Entries provided below:

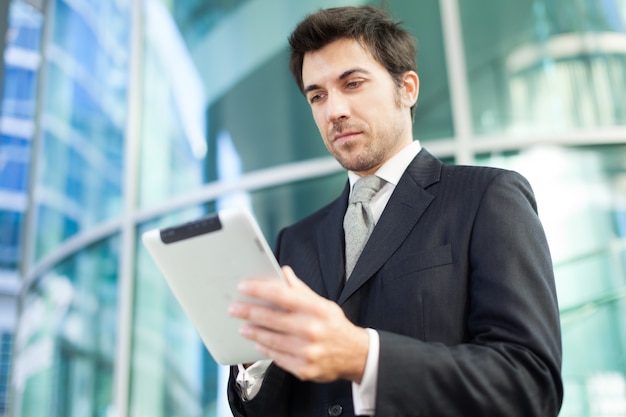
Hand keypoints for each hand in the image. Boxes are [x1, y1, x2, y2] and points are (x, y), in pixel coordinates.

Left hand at [228, 266, 368, 382]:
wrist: (355, 354)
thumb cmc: (334, 325)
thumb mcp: (322, 303)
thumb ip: (300, 290)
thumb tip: (282, 272)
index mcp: (316, 309)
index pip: (281, 295)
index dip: (259, 290)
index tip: (243, 287)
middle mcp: (311, 330)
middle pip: (270, 318)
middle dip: (248, 312)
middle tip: (234, 308)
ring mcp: (307, 351)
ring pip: (270, 340)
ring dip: (253, 332)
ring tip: (243, 327)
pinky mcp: (303, 369)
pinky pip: (277, 357)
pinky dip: (265, 349)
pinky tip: (259, 343)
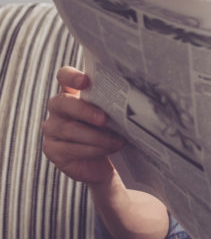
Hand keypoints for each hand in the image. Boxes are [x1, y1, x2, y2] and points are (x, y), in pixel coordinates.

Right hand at [40, 66, 123, 185]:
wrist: (104, 162)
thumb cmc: (110, 132)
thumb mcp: (113, 115)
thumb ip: (113, 104)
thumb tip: (131, 100)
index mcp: (73, 92)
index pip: (64, 76)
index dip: (71, 76)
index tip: (85, 81)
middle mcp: (58, 108)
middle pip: (63, 103)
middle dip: (85, 111)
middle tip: (105, 119)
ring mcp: (52, 128)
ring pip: (69, 129)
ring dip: (97, 136)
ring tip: (117, 141)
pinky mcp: (52, 148)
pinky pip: (71, 148)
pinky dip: (93, 149)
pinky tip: (109, 149)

End of Entries provided.

Work request →
Your answer should be the exact lines above from the one with "middle dip: (248, 312)" through the one with "pinky tip: (259, 343)", both included, and nothing besides.

Written reply →
middle dip: (248, 312)
middle tip: (234, 308)
ring mcp: (307, 351)
ring pip: (270, 340)
ring dip: (253, 332)
ring tip: (243, 327)
pinky mcp: (303, 369)
pinky pip: (277, 357)
pinky dip: (265, 349)
pinky tip: (259, 343)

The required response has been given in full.